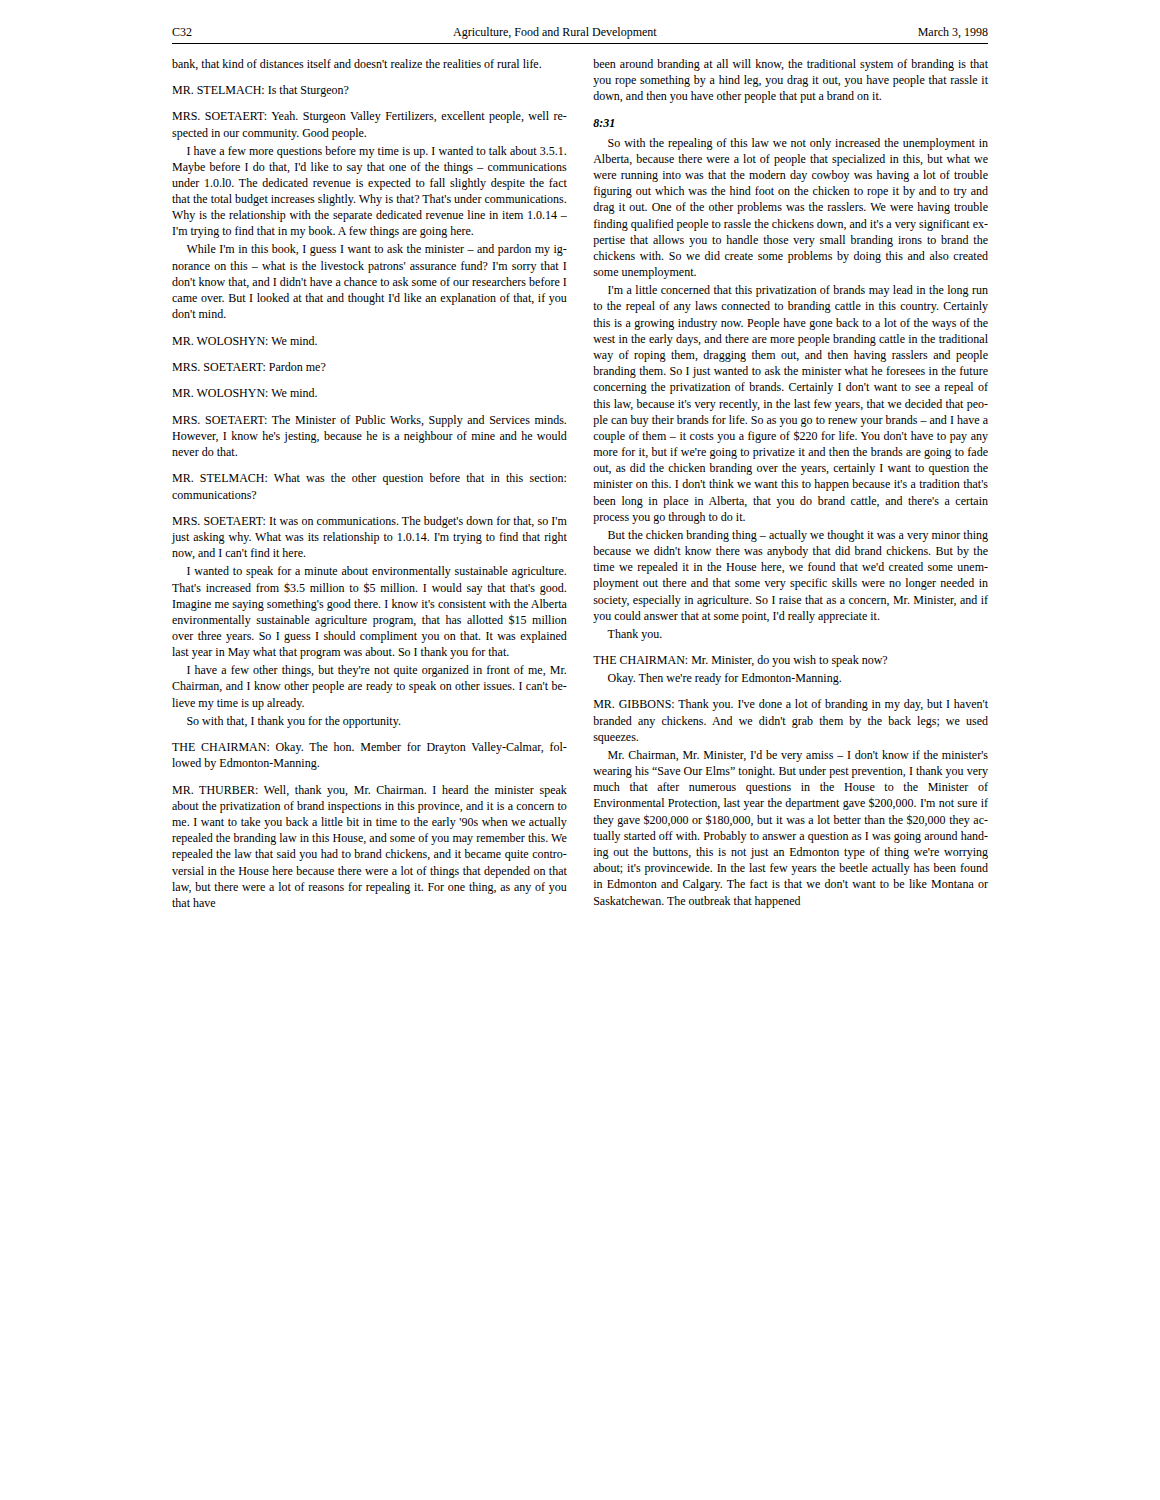C32
Agriculture, Food and Rural Development
March 3, 1998
bank, that kind of distances itself and doesn't realize the realities of rural life.
MR. STELMACH: Is that Sturgeon?
MRS. SOETAERT: Yeah. Sturgeon Valley Fertilizers, excellent people, well respected in our community. Good people.
I have a few more questions before my time is up. I wanted to talk about 3.5.1. Maybe before I do that, I'd like to say that one of the things – communications under 1.0.l0. The dedicated revenue is expected to fall slightly despite the fact that the total budget increases slightly. Why is that? That's under communications. Why is the relationship with the separate dedicated revenue line in item 1.0.14 – I'm trying to find that in my book. A few things are going here.
While I'm in this book, I guess I want to ask the minister – and pardon my ignorance on this – what is the livestock patrons' assurance fund? I'm sorry that I don't know that, and I didn't have a chance to ask some of our researchers before I came over. But I looked at that and thought I'd like an explanation of that, if you don't mind.
MR. WOLOSHYN: We mind.
MRS. SOETAERT: Pardon me?
MR. WOLOSHYN: We mind.
MRS. SOETAERT: The Minister of Public Works, Supply and Services minds. However, I know he's jesting, because he is a neighbour of mine and he would never do that.
MR. STELMACH: What was the other question before that in this section: communications?
MRS. SOETAERT: It was on communications. The budget's down for that, so I'm just asking why. What was its relationship to 1.0.14. I'm trying to find that right now, and I can't find it here.
I wanted to speak for a minute about environmentally sustainable agriculture. That's increased from $3.5 million to $5 million. I would say that that's good. Imagine me saying something's good there. I know it's consistent with the Alberta environmentally sustainable agriculture program, that has allotted $15 million over three years. So I guess I should compliment you on that. It was explained last year in May what that program was about. So I thank you for that.
I have a few other things, but they're not quite organized in front of me, Mr. Chairman, and I know other people are ready to speak on other issues. I can't believe my time is up already.
So with that, I thank you for the opportunity.
THE CHAIRMAN: Okay. The hon. Member for Drayton Valley-Calmar, followed by Edmonton-Manning.
MR. THURBER: Well, thank you, Mr. Chairman. I heard the minister speak about the privatization of brand inspections in this province, and it is a concern to me. I want to take you back a little bit in time to the early '90s when we actually repealed the branding law in this House, and some of you may remember this. We repealed the law that said you had to brand chickens, and it became quite controversial in the House here because there were a lot of things that depended on that law, but there were a lot of reasons for repealing it. For one thing, as any of you that have
been around branding at all will know, the traditional system of branding is that you rope something by a hind leg, you drag it out, you have people that rassle it down, and then you have other people that put a brand on it.
8:31
So with the repealing of this law we not only increased the unemployment in Alberta, because there were a lot of people that specialized in this, but what we were running into was that the modern day cowboy was having a lot of trouble figuring out which was the hind foot on the chicken to rope it by and to try and drag it out. One of the other problems was the rasslers. We were having trouble finding qualified people to rassle the chickens down, and it's a very significant expertise that allows you to handle those very small branding irons to brand the chickens with. So we did create some problems by doing this and also created some unemployment.
I'm a little concerned that this privatization of brands may lead in the long run to the repeal of any laws connected to branding cattle in this country. Certainly this is a growing industry now. People have gone back to a lot of the ways of the west in the early days, and there are more people branding cattle in the traditional way of roping them, dragging them out, and then having rasslers and people branding them. So I just wanted to ask the minister what he foresees in the future concerning the privatization of brands. Certainly I don't want to see a repeal of this law, because it's very recently, in the last few years, that we decided that people can buy their brands for life. So as you go to renew your brands – and I have a couple of them – it costs you a figure of $220 for life. You don't have to pay any more for it, but if we're going to privatize it and then the brands are going to fade out, as did the chicken branding over the years, certainly I want to question the minister on this. I don't think we want this to happen because it's a tradition that's been long in place in Alberta, that you do brand cattle, and there's a certain process you go through to do it.
But the chicken branding thing – actually we thought it was a very minor thing because we didn't know there was anybody that did brand chickens. But by the time we repealed it in the House here, we found that we'd created some unemployment out there and that some very specific skills were no longer needed in society, especially in agriculture. So I raise that as a concern, Mr. Minister, and if you could answer that at some point, I'd really appreciate it.
Thank you.
THE CHAIRMAN: Mr. Minister, do you wish to speak now?
Okay. Then we're ready for Edmonton-Manning.
MR. GIBBONS: Thank you. I've done a lot of branding in my day, but I haven't branded any chickens. And we didn't grab them by the back legs; we used squeezes.
Mr. Chairman, Mr. Minister, I'd be very amiss – I don't know if the minister's wearing his “Save Our Elms” tonight. But under pest prevention, I thank you very much that after numerous questions in the House to the Minister of Environmental Protection, last year the department gave $200,000. I'm not sure if they gave $200,000 or $180,000, but it was a lot better than the $20,000 they actually started off with. Probably to answer a question as I was going around handing out the buttons, this is not just an Edmonton type of thing we're worrying about; it's provincewide. In the last few years the beetle actually has been found in Edmonton and Calgary. The fact is that we don't want to be like Montana or Saskatchewan. The outbreak that happened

++++++++++

■ **HOW TO COMPLETE THIS TASK**: Repeat exactly the lines above from the one with "MRS. SOETAERT: The" up to and including the one with "MR. STELMACH: What". No other line belongs in the reply.

■ **RESULT**:
MRS. SOETAERT: The Minister of Public Works, Supply and Services minds. However, I know he's jesting, because he is a neighbour of mine and he would never do that.
MR. STELMACH: What was the other question before that in this section: communications?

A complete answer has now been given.